Lone Oaks, also known as the Benjamin Deyerle Place and Winsmere, is a Greek Revival mansion listed on both the National Register of Historic Places and the Virginia Landmarks Register in the Greater Deyerle neighborhood of the independent city of Roanoke, Virginia. Located at 3402 Grandin Road Extension SW, Lone Oaks was completed in 1850 as the private residence of Benjamin Deyerle overlooking Mudlick Creek. Today the home still stands, with the surrounding area now developed as single family home typical of those built during the 1970s–1980s. Today the home remains as a private residence. The house is L-shaped with a single pediment Doric entrance portico, which has plain square pillars and fluted columns.
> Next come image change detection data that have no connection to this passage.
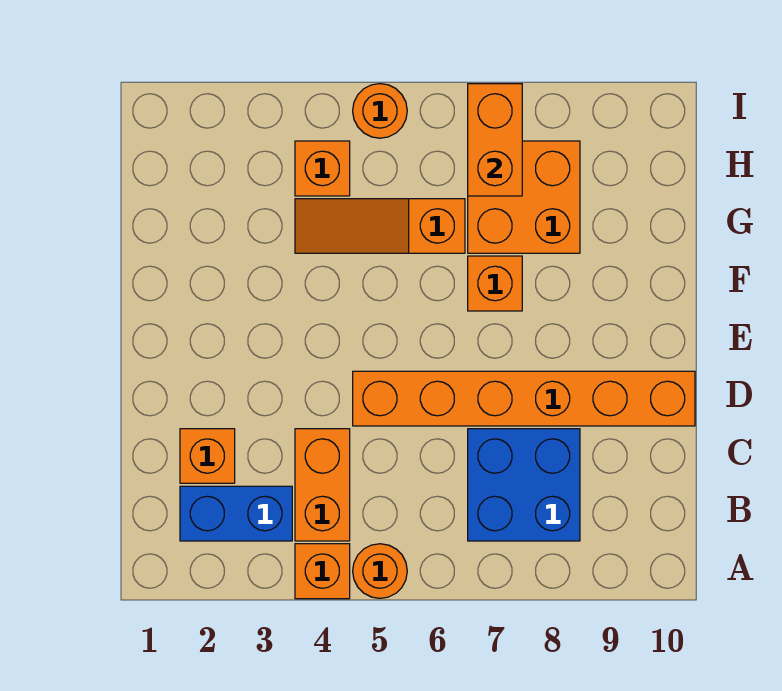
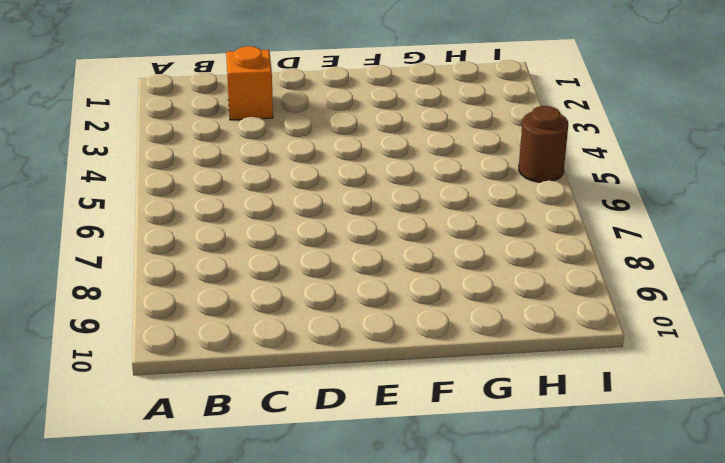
brown round brick I5 level 1 -> orange round brick I5 level 1
none -> orange brick A4 level 1
none -> orange round brick A5 level 1
none -> blue brick B2:B3 level 1

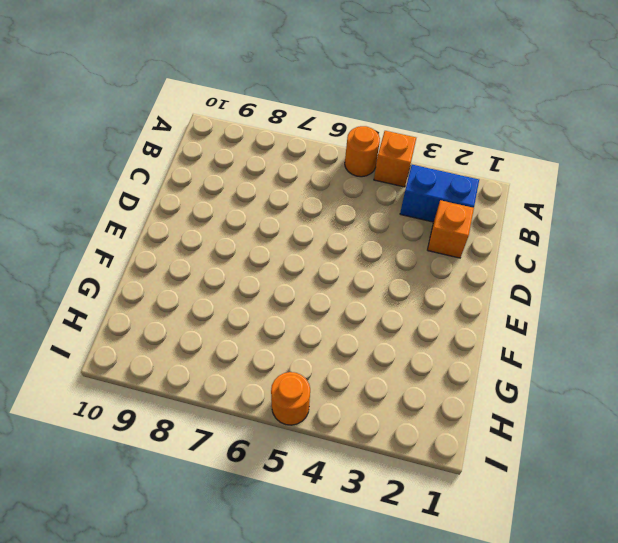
none -> orange brick B4:C4 level 1
none -> blue brick B7:C8 level 1
none -> orange brick D5:D10 level 1

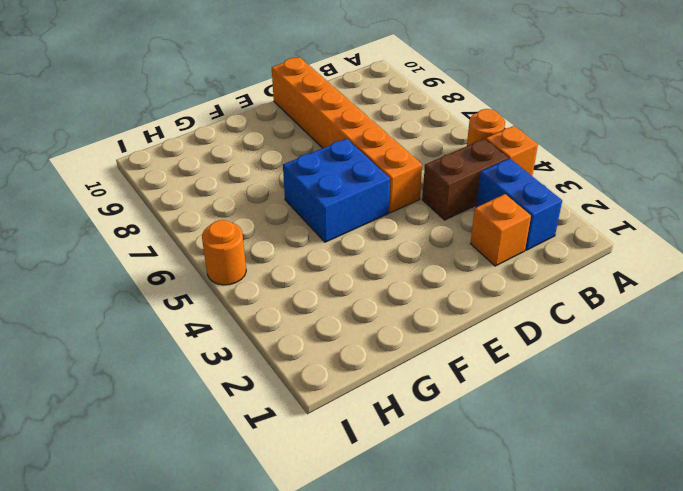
brown brick B4:C4 level 1 -> orange brick B4:C4 level 1
blue brick E5:F6 level 1 -> blue brick B7:C8 level 1
none -> orange brick F7 level 1
none -> orange slope G4:G6 level 1 top 6
none -> orange brick G7:H8 level 1

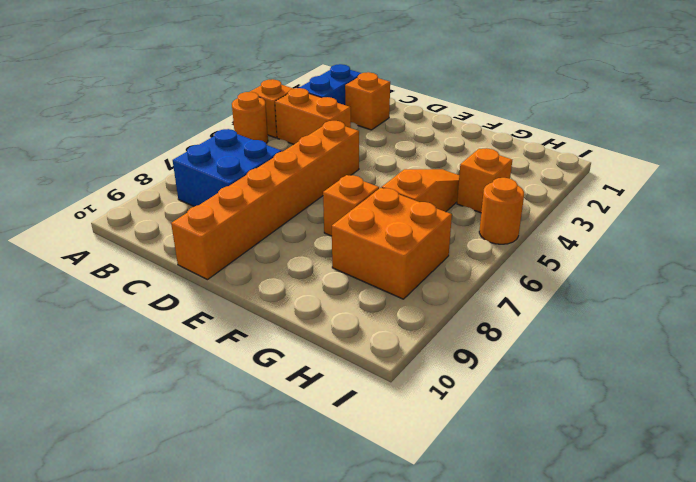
none -> orange brick H7:I7 level 2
It became a Virginia Historic Landmark and was listed on the National Register of Historic Places in 1973.

==Main house==
"A two-story, L-shaped brick house with three bay facade, rigid symmetry, parged antae and full entablature, Lone Oak is well within the form and style of the other houses Benjamin Deyerle erected during his most prolific period, between 1848 and 1851. Today, Lone Oaks retains its original, well proportioned Doric Portico with Pediment supported by paired groups of outside pillars and inside columns."

==Outbuildings==
Several 19th-century outbuildings on the Lone Oaks property are interesting. They date from the construction of the main house or later. Many of the bricks used are rejects from the primary selection, and some are friable and partially deteriorated.

===Springhouse===
A two-story spring house and dwelling or office is built into the side of Mud Lick Creek where a spring keeps the basement cool. The limestone foundation and brick walls has an entrance to the dwelling area from the uphill side, and has a large fireplace and chimney.

===Slave quarters===
The slave quarters, barracoon, office and dwelling has two over two rooms, and is made from brick with 13" walls. All the rooms are heated by fireplaces. The south room on the first floor has a large fireplace and may have been used as an outdoor kitchen for the house.

===Smokehouse===
The Smokehouse is a two-story, front gabled brick structure. Many of the bricks used in the construction are durable, but were probably rejected as being too imperfect to be used on the walls of the main house.

===Privy===
The privy is a curious construction, for a long mis-identified as a brick kiln. Because it had a flue ventilated chimney, it was mistakenly viewed as a fireplace for heating the bricks. However, there is no fireplace at all, and was used only for ventilation.